View counts, click counts, hit counts, traffic statistics… The need for analytics and reporting on web products is a must-have. Well, the easiest way to do that is to simply increment a database value each time. The problem is when those counts are coming in hundreds of times per second. Writes are the most expensive queries:
After observing subpar write behavior, I wanted to know just how many of our total writes were for updating statistics?
First, I ran mysqltuner
.
% mysqltuner
...
[**] Reads / Writes: 93% / 7%
...
%
So 7% of all queries were writes. That wasn’t bad. Then, I took the binary log of all DML statements for yesterday, starting at midnight. I figured 24 hours was a good sample.
% mysqlbinlog --start-date='2010-06-06 0' binary-log.000152 > cow
I grepped out DML lines, to get rid of the binary log stuff.

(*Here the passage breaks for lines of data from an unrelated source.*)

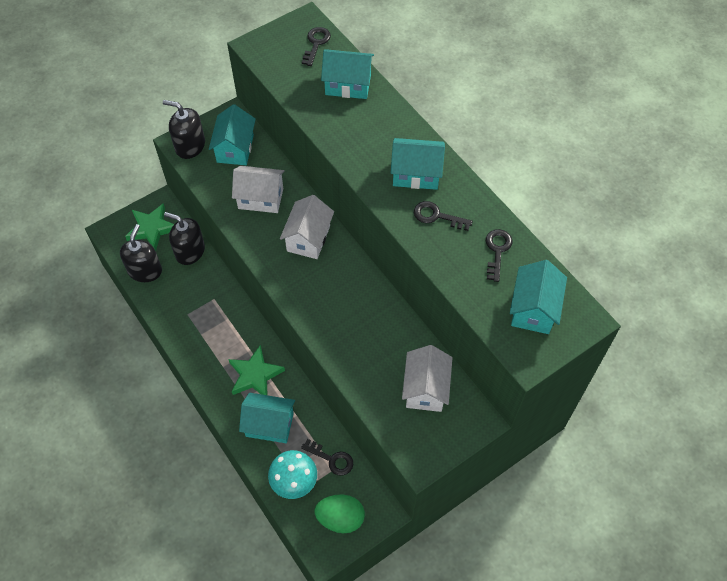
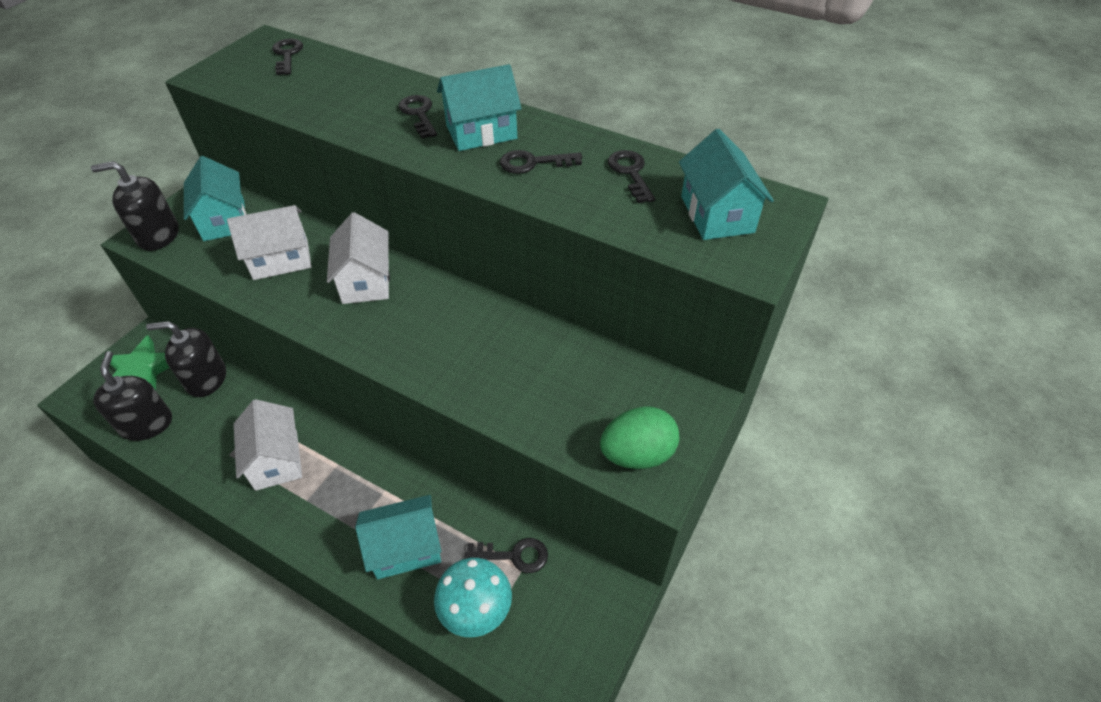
camera: 25 degrees left, 10 degrees down
(255, 375) = (357, 492): green star -> none
(340, 518) = (565, 631): green egg -> green egg (637, 454)
(348, 85) = (347, 78): turquoise house -> none
(382, 140) = (419, 114): none -> black key
(425, 388) = (610, 391): white house -> white house (276, 460)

% grep -i '^insert' cow > cow2
% grep -i '^update' cow >> cow2
I counted up lines that wrote to our stat tables.
% wc -l cow2
24898 cow
% grep -i -c 'stat_' cow2
20880
Doing the math: 20880 / 24898 = 0.86
. About 86% of all writes to our database were for statistics. Which wasn’t too surprising. Most web sites must store and log a lot of data to know where to improve and how users are using the site.
So what do we do?
That’s the subject of another post, but the short answer is that these writes can be batched somehow. Whether the queries are batched with some sort of write-through cache, or job queues, the database won’t suffer from constant write queries.